The best tips against dry skin
So basically, "very dry skin" is the next level of escalation. Instead of 5 to 12 ... it's already one minute to noon. Nevertheless, dermatologists group both conditions under the term xerosis. Treatment is always based on an assessment by a physician. After all, the trigger can also be a pathological one - as described above. But ultimately, the tissue always needs moisture. And that from the inside as well as from the outside. Drinking 2 liters of water daily is obligatory. And ideally a low-salt diet - thus the dehydration of the body is clearly limited. The situation is different with the fluid from the outside. Dermatologists advise against daily showers. Two to three times a week should be the maximum. In addition, the water should only be lukewarm - but never hot. The subsequent rubbing with a towel should also be avoided - both ensure that the important lipid film on the skin is worn away. Logical, but always worth a mention: cleansing foams with fragrances and alcohol are just as taboo as harsh soaps - ideally, moisturizing washing products should be used. Immediately after the shower, the tissue all over the body - but especially on the face - needs products with shea butter or argan oil.

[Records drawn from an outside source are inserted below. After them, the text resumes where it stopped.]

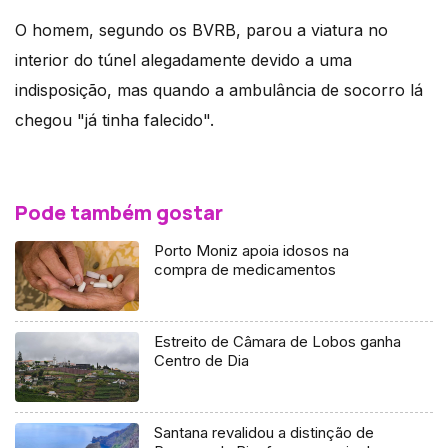
O homem, segundo os BVRB, parou a viatura no
interior do túnel alegadamente devido a uma
indisposição, mas quando a ambulância de socorro lá
chegou "já tinha falecido".
Pode também gostar
Porto Moniz apoia idosos na
compra de medicamentos
Estreito de Câmara de Lobos ganha
Centro de Dia
Santana revalidou a distinção de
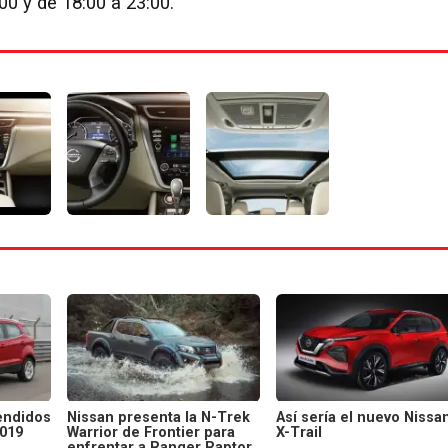
00 y de 18:00 a 23:00.
endidos
Nissan presenta la N-Trek
Así sería el nuevo Nissa
2019
Warrior de Frontier para
X-Trail
enfrentar a Ranger Raptor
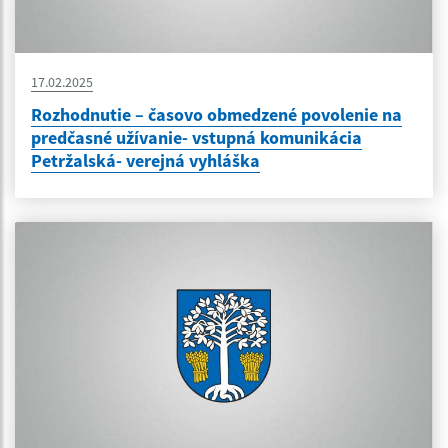
17.02.2025
Rozhodnutie – časovo obmedzené povolenie na
predčasné užívanie- vstupná komunikácia
Petržalská- verejná vyhláška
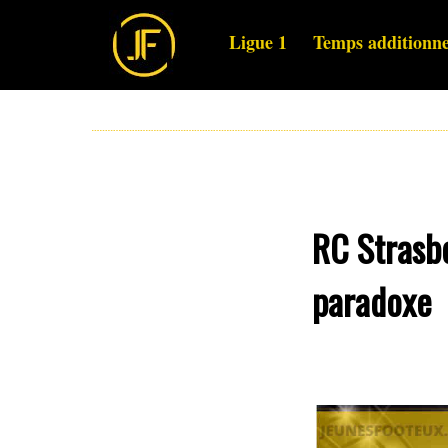
Ligue 1
Temps additionne
RC Strasb
paradoxe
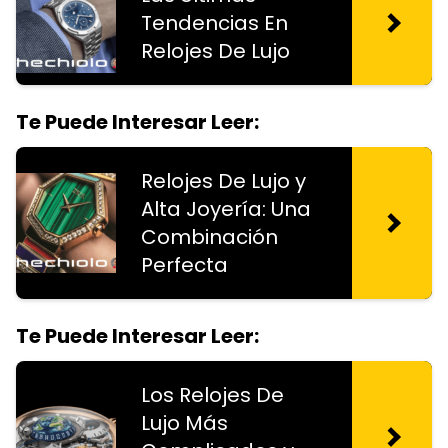
Tendencias En
Relojes De Lujo
Te Puede Interesar Leer:
Relojes De Lujo y
Alta Joyería: Una
Combinación
Perfecta
Te Puede Interesar Leer:
Los Relojes De
Lujo Más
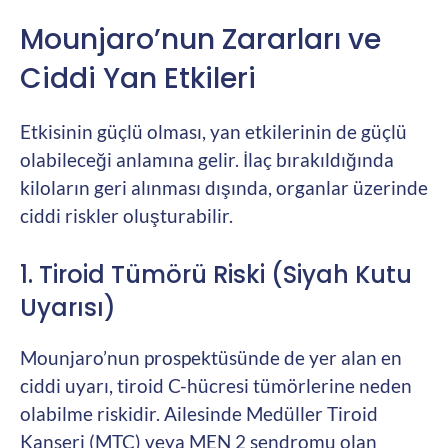
Mounjaro’nun Zararları ve
Ciddi Yan Etkileri
Etkisinin güçlü olması, yan etkilerinin de güçlü
olabileceği anlamına gelir. İlaç bırakıldığında
kiloların geri alınması dışında, organlar üzerinde
ciddi riskler oluşturabilir.
1. Tiroid Tümörü Riski (Siyah Kutu
Uyarısı)
Mounjaro’nun prospektüsünde de yer alan en
ciddi uyarı, tiroid C-hücresi tümörlerine neden
olabilme riskidir. Ailesinde Medüller Tiroid
Kanseri (MTC) veya MEN 2 sendromu olan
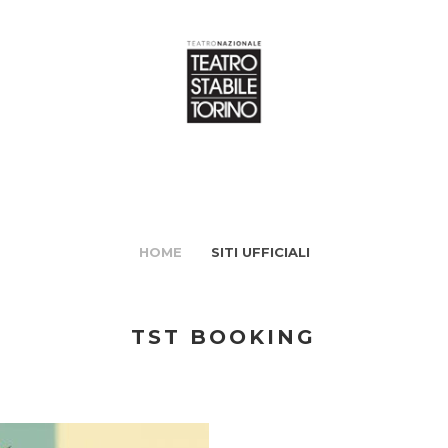
HOME
SITI UFFICIALI
TST BOOKING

Vitamin E or allantoin have a moisturizing effect here. When it comes to lip care, Vaseline is a good choice - but beeswax is also ideally suited - due to its anti-inflammatory effect.
The good news
Basically, dry to very dry skin is treatable. That is the good news. In most cases, it is even enough to stop making the mistakes described above. However, there is always the risk that the tissue has already suffered irreparable damage. In this case, it is a matter of maintaining the status quo. But this is hardly feasible without a dermatologist. If you were expecting the triggers for dry and very dry skin to be different, we inevitably had to disappoint you with this brief list. A therapy plan is needed. So that in the consequence the skin becomes again supple(er) and better moisturized. Maybe the implementation of a daily care is annoying and exhausting and time-consuming. But if the result is a radiant complexion again, the effort was certainly worth it.